Mozilla's flagship Firefox browser is vulnerable to at least 11 "critical" vulnerabilities that expose users to drive-by download attacks that require no user interaction beyond normal browsing.
Written by Ryan Naraine, Contributor

Mozilla's flagship Firefox browser is vulnerable to at least 11 "critical" vulnerabilities that expose users to drive-by download attacks that require no user interaction beyond normal browsing.

The open-source group shipped Firefox 3.5.4 with patches for the vulnerabilities, which range from code execution risk to the theft of information in the browser's form history.

One of the critical issues affect media libraries introduced in Firefox 3.5 when audio and video capabilities were added.

Here's the skinny on the high-risk issues in this Mozilla Firefox patch batch:

  • MFSA 2009-64 (Critical) -- Crashes with evidence of memory corruption.  Four different vulnerabilities were documented.
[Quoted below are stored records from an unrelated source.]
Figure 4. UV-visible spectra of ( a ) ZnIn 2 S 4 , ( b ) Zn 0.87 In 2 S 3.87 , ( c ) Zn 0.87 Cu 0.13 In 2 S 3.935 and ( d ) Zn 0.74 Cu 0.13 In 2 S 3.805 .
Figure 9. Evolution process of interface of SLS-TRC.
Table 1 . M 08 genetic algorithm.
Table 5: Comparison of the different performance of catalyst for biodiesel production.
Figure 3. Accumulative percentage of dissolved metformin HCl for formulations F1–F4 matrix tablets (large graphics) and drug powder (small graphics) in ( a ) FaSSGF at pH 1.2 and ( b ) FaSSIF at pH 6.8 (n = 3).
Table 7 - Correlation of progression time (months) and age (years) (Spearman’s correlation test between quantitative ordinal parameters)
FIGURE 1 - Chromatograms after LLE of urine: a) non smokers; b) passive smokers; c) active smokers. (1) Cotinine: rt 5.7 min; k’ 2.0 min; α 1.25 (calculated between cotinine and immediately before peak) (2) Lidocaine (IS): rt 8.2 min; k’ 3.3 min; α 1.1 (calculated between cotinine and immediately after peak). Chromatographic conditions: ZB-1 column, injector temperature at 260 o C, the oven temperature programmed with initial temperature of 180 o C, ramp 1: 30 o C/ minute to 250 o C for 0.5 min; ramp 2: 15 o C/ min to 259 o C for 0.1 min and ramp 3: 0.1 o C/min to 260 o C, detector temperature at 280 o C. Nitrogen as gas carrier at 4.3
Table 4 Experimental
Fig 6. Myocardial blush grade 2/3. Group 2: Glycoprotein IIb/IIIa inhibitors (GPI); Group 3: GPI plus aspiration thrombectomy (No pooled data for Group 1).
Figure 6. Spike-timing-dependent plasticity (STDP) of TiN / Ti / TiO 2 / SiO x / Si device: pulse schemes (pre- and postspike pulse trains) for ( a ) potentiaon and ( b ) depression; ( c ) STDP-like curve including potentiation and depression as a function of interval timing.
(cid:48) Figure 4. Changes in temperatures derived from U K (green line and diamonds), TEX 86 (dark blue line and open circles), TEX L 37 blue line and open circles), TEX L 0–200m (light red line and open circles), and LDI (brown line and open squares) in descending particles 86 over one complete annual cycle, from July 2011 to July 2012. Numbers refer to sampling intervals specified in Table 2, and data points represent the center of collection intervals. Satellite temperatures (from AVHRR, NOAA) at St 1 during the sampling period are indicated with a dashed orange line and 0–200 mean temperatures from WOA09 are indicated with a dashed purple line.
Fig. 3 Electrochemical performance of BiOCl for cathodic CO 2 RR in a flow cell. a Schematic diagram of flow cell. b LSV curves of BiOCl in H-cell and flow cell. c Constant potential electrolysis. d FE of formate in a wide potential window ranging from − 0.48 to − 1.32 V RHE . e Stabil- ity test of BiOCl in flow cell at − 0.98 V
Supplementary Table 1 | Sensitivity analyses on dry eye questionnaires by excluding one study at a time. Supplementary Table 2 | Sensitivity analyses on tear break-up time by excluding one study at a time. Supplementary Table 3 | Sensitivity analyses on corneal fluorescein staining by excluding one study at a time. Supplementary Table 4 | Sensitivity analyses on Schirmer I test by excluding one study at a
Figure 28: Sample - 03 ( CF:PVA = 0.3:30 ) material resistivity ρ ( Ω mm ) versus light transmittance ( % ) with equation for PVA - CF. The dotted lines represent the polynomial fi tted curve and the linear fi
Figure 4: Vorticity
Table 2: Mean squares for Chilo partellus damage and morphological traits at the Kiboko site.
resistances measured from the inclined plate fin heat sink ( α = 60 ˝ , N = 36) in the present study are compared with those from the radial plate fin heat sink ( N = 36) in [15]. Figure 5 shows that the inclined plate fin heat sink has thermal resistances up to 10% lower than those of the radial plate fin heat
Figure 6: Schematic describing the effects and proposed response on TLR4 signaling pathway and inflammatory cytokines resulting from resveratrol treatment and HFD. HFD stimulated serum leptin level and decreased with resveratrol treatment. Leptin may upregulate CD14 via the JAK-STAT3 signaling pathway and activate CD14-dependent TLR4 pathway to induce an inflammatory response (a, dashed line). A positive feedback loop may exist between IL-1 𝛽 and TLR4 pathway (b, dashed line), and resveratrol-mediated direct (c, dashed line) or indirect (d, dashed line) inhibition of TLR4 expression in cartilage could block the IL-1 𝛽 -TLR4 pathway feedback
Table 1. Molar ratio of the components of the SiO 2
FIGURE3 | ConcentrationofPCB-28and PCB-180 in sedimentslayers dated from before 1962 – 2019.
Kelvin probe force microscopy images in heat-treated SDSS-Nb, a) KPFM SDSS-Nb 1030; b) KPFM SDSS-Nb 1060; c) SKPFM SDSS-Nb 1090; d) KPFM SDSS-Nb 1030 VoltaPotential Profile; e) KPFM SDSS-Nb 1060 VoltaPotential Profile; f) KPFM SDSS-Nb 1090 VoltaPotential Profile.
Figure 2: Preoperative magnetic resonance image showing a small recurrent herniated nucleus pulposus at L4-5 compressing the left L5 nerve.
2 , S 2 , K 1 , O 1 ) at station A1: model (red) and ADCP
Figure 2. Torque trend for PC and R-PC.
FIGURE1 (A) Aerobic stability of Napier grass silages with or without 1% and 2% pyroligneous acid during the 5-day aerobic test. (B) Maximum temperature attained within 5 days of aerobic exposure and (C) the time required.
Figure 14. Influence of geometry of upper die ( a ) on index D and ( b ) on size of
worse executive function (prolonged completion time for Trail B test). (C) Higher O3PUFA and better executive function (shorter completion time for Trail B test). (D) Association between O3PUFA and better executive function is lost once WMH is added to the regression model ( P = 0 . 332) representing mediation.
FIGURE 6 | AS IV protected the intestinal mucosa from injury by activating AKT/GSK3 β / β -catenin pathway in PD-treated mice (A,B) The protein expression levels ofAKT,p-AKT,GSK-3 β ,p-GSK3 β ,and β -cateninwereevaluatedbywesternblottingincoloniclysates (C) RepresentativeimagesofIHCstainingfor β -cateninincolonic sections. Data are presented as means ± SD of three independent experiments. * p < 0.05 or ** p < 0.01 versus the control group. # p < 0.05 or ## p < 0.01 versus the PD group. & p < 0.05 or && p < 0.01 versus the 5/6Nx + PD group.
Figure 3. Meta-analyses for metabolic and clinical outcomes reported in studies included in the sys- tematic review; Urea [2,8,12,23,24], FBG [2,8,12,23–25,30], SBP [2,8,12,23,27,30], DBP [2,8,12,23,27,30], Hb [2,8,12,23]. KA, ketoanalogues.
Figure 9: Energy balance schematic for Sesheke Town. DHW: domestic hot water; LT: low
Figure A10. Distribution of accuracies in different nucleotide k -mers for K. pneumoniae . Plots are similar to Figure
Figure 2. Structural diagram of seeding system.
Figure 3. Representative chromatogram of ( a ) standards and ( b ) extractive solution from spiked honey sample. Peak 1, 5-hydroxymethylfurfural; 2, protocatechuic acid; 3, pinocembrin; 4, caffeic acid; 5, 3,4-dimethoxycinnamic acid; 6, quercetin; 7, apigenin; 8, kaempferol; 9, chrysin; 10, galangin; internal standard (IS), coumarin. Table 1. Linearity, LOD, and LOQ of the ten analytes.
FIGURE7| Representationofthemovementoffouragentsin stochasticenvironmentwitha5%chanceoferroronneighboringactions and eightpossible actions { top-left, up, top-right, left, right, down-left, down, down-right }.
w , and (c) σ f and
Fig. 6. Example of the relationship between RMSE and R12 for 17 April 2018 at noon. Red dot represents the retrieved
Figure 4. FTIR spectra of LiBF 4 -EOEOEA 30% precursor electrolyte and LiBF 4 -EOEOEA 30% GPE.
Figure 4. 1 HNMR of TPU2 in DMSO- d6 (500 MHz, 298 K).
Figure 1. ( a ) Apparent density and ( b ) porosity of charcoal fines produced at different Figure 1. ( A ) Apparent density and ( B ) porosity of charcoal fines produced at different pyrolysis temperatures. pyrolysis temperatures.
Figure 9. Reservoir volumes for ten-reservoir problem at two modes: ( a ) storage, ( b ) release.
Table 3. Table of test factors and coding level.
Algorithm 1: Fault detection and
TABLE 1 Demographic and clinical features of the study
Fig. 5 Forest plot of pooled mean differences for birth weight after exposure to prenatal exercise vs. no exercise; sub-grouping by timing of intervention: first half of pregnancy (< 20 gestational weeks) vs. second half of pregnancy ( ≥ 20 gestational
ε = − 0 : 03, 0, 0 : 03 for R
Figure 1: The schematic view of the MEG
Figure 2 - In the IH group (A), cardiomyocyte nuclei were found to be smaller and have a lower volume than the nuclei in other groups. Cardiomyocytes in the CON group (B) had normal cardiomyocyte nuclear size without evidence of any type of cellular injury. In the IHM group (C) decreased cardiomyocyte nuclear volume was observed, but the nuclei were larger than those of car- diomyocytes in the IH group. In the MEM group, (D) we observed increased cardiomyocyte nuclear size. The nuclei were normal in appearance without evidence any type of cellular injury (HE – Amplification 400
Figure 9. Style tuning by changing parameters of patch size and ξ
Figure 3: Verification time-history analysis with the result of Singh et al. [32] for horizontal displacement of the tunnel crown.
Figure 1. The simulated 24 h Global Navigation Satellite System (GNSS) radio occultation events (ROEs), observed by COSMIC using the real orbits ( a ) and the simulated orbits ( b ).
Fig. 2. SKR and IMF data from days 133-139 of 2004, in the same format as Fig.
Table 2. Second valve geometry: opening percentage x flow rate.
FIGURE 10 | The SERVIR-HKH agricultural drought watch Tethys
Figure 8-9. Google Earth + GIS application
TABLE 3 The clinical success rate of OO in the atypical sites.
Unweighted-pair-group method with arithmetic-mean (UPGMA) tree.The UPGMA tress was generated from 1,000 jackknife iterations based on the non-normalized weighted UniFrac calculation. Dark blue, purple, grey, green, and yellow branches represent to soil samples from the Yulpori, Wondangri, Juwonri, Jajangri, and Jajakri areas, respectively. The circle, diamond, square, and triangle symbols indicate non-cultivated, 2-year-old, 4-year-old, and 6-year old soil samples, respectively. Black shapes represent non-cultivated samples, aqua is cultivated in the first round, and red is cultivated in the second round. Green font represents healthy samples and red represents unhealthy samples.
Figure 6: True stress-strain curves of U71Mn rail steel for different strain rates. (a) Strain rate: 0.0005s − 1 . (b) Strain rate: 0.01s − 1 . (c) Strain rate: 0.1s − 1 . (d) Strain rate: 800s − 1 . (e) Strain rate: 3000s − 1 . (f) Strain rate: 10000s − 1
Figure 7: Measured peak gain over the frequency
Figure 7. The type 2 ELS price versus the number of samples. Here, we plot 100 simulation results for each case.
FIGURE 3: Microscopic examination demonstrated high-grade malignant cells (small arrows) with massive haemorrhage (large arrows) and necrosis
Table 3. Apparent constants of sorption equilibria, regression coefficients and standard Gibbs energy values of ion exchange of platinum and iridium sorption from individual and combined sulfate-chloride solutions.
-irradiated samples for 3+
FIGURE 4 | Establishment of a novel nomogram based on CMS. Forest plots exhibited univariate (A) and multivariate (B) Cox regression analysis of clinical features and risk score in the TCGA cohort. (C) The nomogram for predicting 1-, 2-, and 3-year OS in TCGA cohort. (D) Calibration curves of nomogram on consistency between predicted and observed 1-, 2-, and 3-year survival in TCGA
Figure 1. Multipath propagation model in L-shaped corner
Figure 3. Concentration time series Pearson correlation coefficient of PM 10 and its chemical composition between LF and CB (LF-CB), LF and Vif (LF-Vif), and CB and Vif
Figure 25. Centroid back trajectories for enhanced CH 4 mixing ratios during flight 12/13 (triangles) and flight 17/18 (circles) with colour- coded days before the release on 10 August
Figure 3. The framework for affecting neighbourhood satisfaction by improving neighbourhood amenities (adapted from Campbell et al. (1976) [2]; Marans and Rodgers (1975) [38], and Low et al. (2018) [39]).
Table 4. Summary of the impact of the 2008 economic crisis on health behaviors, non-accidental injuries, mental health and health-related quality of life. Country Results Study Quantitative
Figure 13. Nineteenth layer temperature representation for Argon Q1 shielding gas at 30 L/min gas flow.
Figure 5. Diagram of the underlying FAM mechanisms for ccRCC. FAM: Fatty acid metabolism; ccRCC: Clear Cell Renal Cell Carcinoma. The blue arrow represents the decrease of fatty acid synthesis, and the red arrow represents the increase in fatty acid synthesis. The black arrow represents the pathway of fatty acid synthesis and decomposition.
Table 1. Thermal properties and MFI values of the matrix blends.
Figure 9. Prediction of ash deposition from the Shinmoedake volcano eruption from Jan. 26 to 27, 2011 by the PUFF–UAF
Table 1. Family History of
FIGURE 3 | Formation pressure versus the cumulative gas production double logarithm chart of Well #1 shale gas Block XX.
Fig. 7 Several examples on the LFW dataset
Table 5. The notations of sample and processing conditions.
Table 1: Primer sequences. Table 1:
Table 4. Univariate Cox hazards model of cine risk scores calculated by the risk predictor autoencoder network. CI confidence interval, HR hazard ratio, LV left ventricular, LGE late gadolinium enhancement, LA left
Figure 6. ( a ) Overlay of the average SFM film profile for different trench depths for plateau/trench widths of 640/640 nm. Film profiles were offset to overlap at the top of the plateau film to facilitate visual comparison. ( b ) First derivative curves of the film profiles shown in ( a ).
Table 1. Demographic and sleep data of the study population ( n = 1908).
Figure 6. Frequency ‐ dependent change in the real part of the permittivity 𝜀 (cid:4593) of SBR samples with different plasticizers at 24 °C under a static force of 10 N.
Some of these crashes showed evidence of memory corruption under certain circumstances and we presume that with enough effort at least some of these could be exploited to run arbitrary code.
  • MFSA 2009-63 (Critical) -- Mozilla upgraded several third party libraries used in media rendering to address multiple memory safety and stability bugs identified by members of the Mozilla community. Some of the bugs discovered could potentially be used by an attacker to crash a victim's browser and execute arbitrary code on their computer. liboggz, libvorbis, and liboggplay were all upgraded to address these issues.  Three different vulnerabilities were documented.
  • MFSA 2009-59 (Critical) -- A heap-based buffer overflow in Mozilla's string to floating point number conversion routines allows an  attacker to  craft some malicious JavaScript code containing a very long string to be converted to a floating point number which would result in improper memory allocation and the execution of an arbitrary memory location. This vulnerability could thus be leveraged by the attacker to run arbitrary code on a victim's computer.
  • MFSA 2009-57 (Critical) -- The XPCOM utility XPCVariant::VariantDataToJS unwrapped doubly-wrapped objects before returning them to chrome callers. This could result in chrome privileged code calling methods on an object which had previously been created or modified by web content, potentially executing malicious JavaScript code with chrome privileges.
  • MFSA 2009-56 (Critical) -- A heap-based buffer overflow in Mozilla's GIF image parser. This vulnerability could potentially be used by an attacker to crash a victim's browser and run arbitrary code on their computer. This flaw does not affect products built on the Gecko 1.8 browser engine such as Thunderbird 2.
  • MFSA 2009-54 (Critical) -- Recursive creation of JavaScript web-workers can be used to create a set of objects whose memory could be freed prior to their use. These conditions often result in a crash which could potentially be used by an attacker to run arbitrary code on a victim's computer. Web Workers were introduced in Firefox 3.5 so this vulnerability did not affect earlier releases such as Firefox 3.

The Firefox 3.5.4 update will be distributed via the browser's automatic update mechanism.  It should be deployed within the next 24 to 48 hours.  Alternatively, users can use the "Check for Updates" tool to manually apply the update.